AF is a relatively benign complication, is easy to treat, and is almost always reversible. We found no adverse effects of AF in our patients who had this complication. AF did not result in prolonged postoperative hospitalization. Nevertheless, this does not mean that we should not try to prevent AF. Many prophylactic protocols have been described, based on β-blockers such as metoprolol [18], calcium channel blockers such as diltiazem [19, 20], and class III antiarrhythmic drugs such as amiodarone [21], with encouraging results. Amar and colleagues [22] showed that the use of preoperative statins statistically reduced the incidence of postoperative AF. This finding might go in parallel with our univariate analysis that found that the risk of postoperative AF is increased in patients with known history of dyslipidemia. This could be a leading hypothesis for a future prospective study to clarify the physiopathology of postoperative AF occurrence after pneumonectomies.
Of note in our series, AF was less likely to occur in patients who had received induction chemotherapy than those who had not (4.5% vs 11.3% respectively). One might think that chemotherapy regimens might have some protective effect from AF, probably by reducing inflammatory status. In our opinion, AF should be systematically prevented before scheduled pneumonectomies, especially in men.
This original study is retrospective and has the limitations of all retrospective studies. Even though patients were referred to our department from different medical facilities, they were operated on in a single center. We think that the actual study may serve as a basis for multiple prospective investigations trying to prevent postoperative complications of pneumonectomy by a preoperative correction of modifiable risk factors.

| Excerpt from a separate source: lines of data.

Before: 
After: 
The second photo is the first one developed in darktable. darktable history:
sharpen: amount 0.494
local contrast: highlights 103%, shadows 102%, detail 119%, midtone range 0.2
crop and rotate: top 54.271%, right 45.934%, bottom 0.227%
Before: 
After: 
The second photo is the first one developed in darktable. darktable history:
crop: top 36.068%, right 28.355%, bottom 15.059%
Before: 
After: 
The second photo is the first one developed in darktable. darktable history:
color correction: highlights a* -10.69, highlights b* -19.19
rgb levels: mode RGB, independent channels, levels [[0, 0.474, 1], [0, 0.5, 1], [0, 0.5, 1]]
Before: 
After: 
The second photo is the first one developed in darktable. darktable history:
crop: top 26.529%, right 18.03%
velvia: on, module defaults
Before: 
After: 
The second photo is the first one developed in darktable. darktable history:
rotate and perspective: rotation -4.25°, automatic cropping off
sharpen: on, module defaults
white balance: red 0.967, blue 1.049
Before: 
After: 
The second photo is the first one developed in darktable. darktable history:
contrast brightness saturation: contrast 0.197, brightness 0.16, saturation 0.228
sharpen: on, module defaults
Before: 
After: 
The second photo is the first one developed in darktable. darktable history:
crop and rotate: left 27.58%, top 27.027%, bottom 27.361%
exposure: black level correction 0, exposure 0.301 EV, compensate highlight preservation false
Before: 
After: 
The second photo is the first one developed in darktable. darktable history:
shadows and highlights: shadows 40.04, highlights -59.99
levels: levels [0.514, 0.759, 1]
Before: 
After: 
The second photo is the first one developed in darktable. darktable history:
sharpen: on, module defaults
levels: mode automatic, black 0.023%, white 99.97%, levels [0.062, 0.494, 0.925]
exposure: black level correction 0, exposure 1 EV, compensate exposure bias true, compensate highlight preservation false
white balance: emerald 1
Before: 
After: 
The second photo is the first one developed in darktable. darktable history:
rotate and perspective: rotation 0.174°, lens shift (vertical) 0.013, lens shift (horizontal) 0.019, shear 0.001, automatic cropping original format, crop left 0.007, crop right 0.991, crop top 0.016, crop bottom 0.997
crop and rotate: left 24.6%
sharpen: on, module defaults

In conclusion, the exhaustive statistical study on our series of patients showed that COPD, induction chemotherapy, obesity, smoking habits, and diabetes did not influence the short-term mortality or morbidity after pneumonectomies; right pneumonectomies were associated with higher 30-day mortality rate, and higher incidence of BPF; right pneumonectomies present an independent risk factors for the occurrence of BPF; non-CAD non-COPD patients have the best postoperative survival; and no independent factor for the occurrence of postoperative AF was identified.